What the exercise asks: In the text of the items below, swap every "Double Chocolate Cookies" for "Double Chocolate Brownies" and leave everything else as it is. Give back the text only, without the pictures.

[Data taken from a collection]
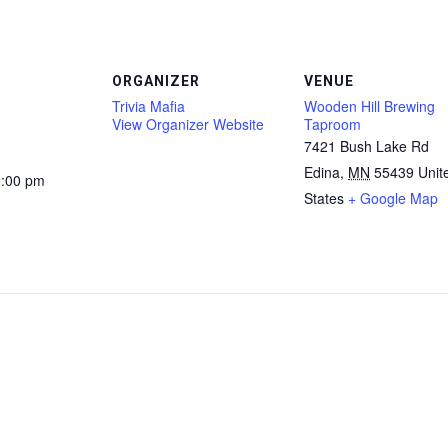
ORGANIZER
VENUE
Trivia Mafia
Wooden Hill Brewing
View Organizer Website
Taproom
7421 Bush Lake Rd
Edina
,
MN
55439
Unit
2:00 pm
States
+ Google Map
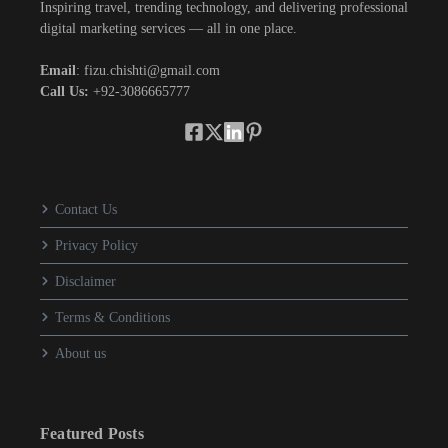
Inspiring travel, trending technology, and delivering professional
digital marketing services — all in one place.
Email
: fizu.chishti@gmail.com
Call Us:
+92-3086665777
Contact Us
Privacy Policy
Disclaimer
Terms & Conditions
About us
Featured Posts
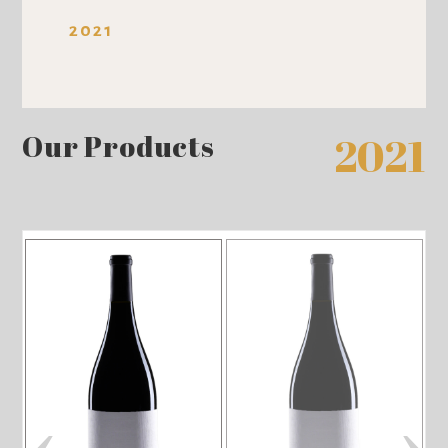
2021
Our Products
2021
‹
›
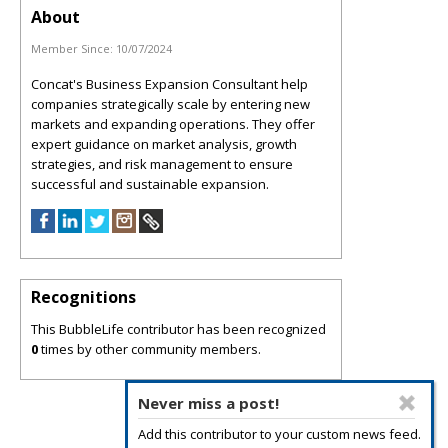
About
Member Since:
10/07/2024
Concat's Business Expansion Consultant help
companies strategically scale by entering new
markets and expanding operations. They offer
expert guidance on market analysis, growth
strategies, and risk management to ensure
successful and sustainable expansion.
Recognitions
This BubbleLife contributor has been recognized
0
times by other community members.
Never miss a post!
Add this contributor to your custom news feed.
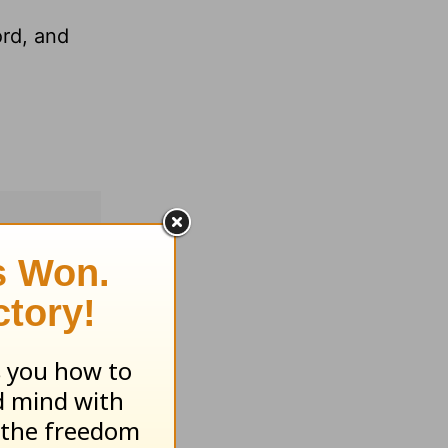
ord, and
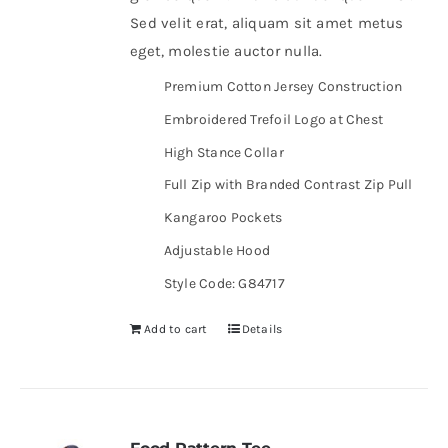
Sed velit erat, aliquam sit amet metus
eget, molestie auctor nulla.
Premium Cotton Jersey Construction
Embroidered Trefoil Logo at Chest
High Stance Collar
Full Zip with Branded Contrast Zip Pull
Kangaroo Pockets
Adjustable Hood
Style Code: G84717
Add to cart
Details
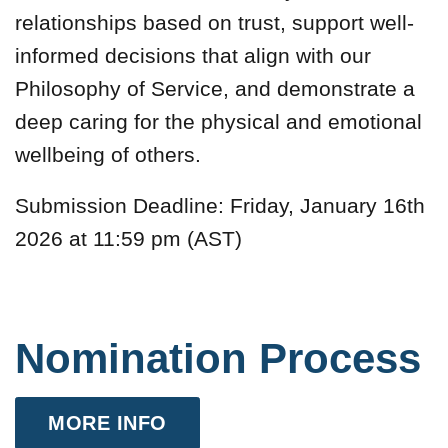
relationships based on trust, support well-
informed decisions that align with our
Philosophy of Service, and demonstrate a
deep caring for the physical and emotional
wellbeing of others.
Submission Deadline: Friday, January 16th
2026 at 11:59 pm (AST)
Nomination Process
MORE INFO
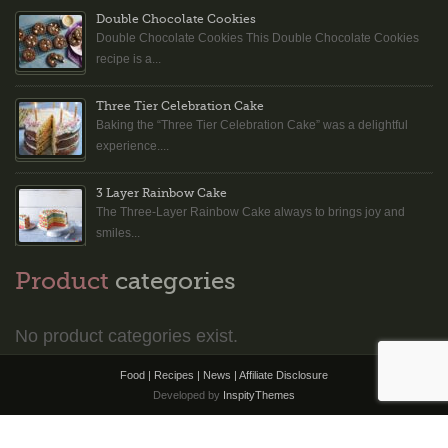
Double Chocolate Cookies
Double Chocolate Cookies This Double Chocolate Cookies
recipe is a...
Three Tier Celebration Cake
Baking the “Three Tier Celebration Cake” was a delightful
experience....
3 Layer Rainbow Cake
The Three-Layer Rainbow Cake always to brings joy and
smiles...
Product
categories
No product categories exist.
Food | Recipes | News |
Affiliate Disclosure
Developed by
InspityThemes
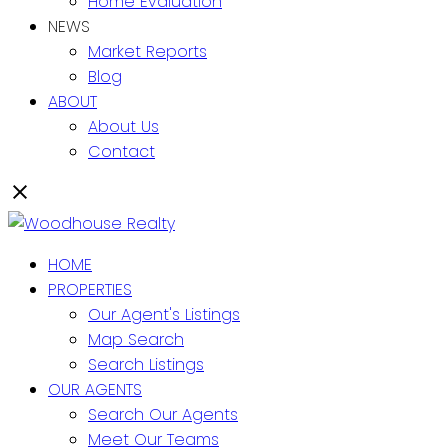
Home Evaluation
NEWS
Market Reports
Blog
ABOUT
About Us
Contact
HOME
PROPERTIES
Our Agent's Listings
Map Search
Search Listings
OUR AGENTS
Search Our Agents
Meet Our Teams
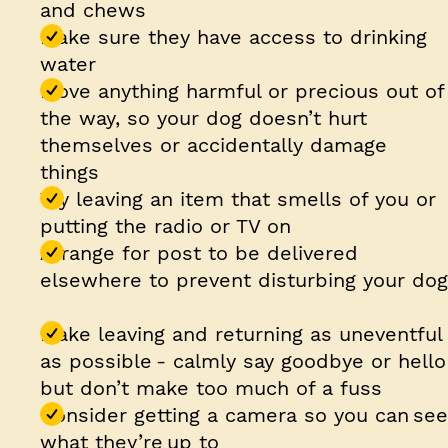
and chews
Make sure they have access to drinking
water
Move anything harmful or precious out of
the way, so your dog doesn’t hurt
themselves or accidentally damage
things
Try leaving an item that smells of you or
putting the radio or TV on
Arrange for post to be delivered
elsewhere to prevent disturbing your dog
Make leaving and returning as uneventful
as possible - calmly say goodbye or hello
but don’t make too much of a fuss
Consider getting a camera so you can see
what they’re up to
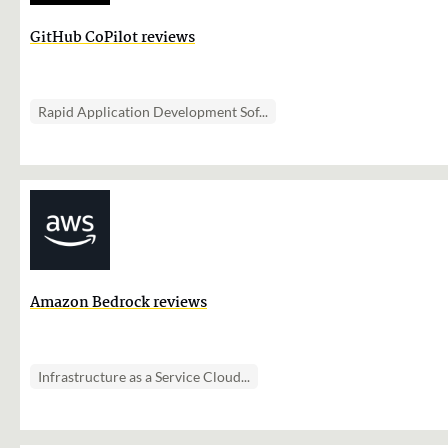
GitHub CoPilot reviews
Rapid Application Development Sof...
Amazon Bedrock reviews
Infrastructure as a Service Cloud...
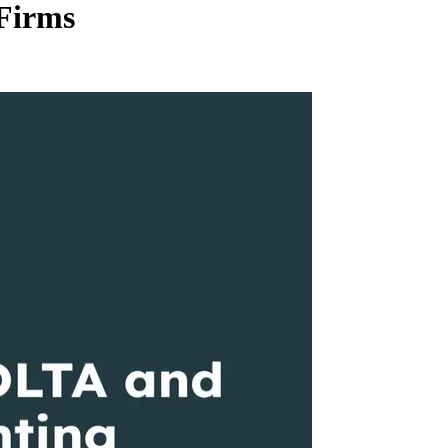
Firms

Result of the exercise:
ORGANIZER
VENUE
Trivia Mafia
Wooden Hill Brewing
View Organizer Website
Taproom
7421 Bush Lake Rd
Edina
,
MN
55439
Unit
2:00 pm
States
+ Google Map
Inspiring travel, trending technology, and delivering professional
digital marketing services — all in one place.
Email
: fizu.chishti@gmail.com
Call Us:
+92-3086665777
Contact Us
Privacy Policy
Disclaimer
Terms & Conditions
About us
Featured Posts
2021
Our Products
2021
‹
›
About
Member Since:
10/07/2024
Concat's Business Expansion Consultant help
companies strategically scale by entering new
markets and expanding operations. They offer
expert guidance on market analysis, growth
strategies, and risk management to ensure
successful and sustainable expansion.
Recognitions
This BubbleLife contributor has been recognized
0
times by other community members.
Never miss a post!
Add this contributor to your custom news feed.
ord, and
Sed velit erat, aliquam sit amet metus
eget, molestie auctor nulla.
Premium Cotton Jersey Construction
Embroidered Trefoil Logo at Chest
High Stance Collar
Full Zip with Branded Contrast Zip Pull
Kangaroo Pockets
Adjustable Hood
Style Code: G84717
Add to cart
Details
relationships based on trust, support well-
informed decisions that align with our
Philosophy of Service, and demonstrate a
deep caring for the physical and emotional
wellbeing of others.
Submission Deadline: Friday, January 16th
2026 at 11:59 pm (AST)
Nomination Process
MORE INFO
Double Chocolate Brownies
Double Chocolate Brownies This Double Chocolate Brownies
recipe is a...
Three Tier Celebration Cake
Baking the “Three Tier Celebration Cake” was a delightful
experience....
3 Layer Rainbow Cake
The Three-Layer Rainbow Cake always to brings joy and
smiles...
Product
categories
No product categories exist.
Food | Recipes | News |
Affiliate Disclosure
Developed by
InspityThemes
Home Evaluation
NEWS
Market Reports
Blog
ABOUT
About Us
Contact
HOME
PROPERTIES
Our Agent's Listings
Map Search
Search Listings
OUR AGENTS
Search Our Agents
Meet Our Teams
and chews
Make sure they have access to drinking
water
Move anything harmful or precious out of
the way, so your dog doesn’t hurt
themselves or accidentally damage
things
Try leaving an item that smells of you or
putting the radio or TV on
Arrange for post to be delivered
elsewhere to prevent disturbing your dog
Make leaving and returning as uneventful
as possible - calmly say goodbye or hello
but don’t make too much of a fuss
Consider getting a camera so you can see
what they’re up to
GitHub CoPilot reviews
Rapid Application Development Sof...
Amazon Bedrock reviews
Infrastructure as a Service Cloud...
Firms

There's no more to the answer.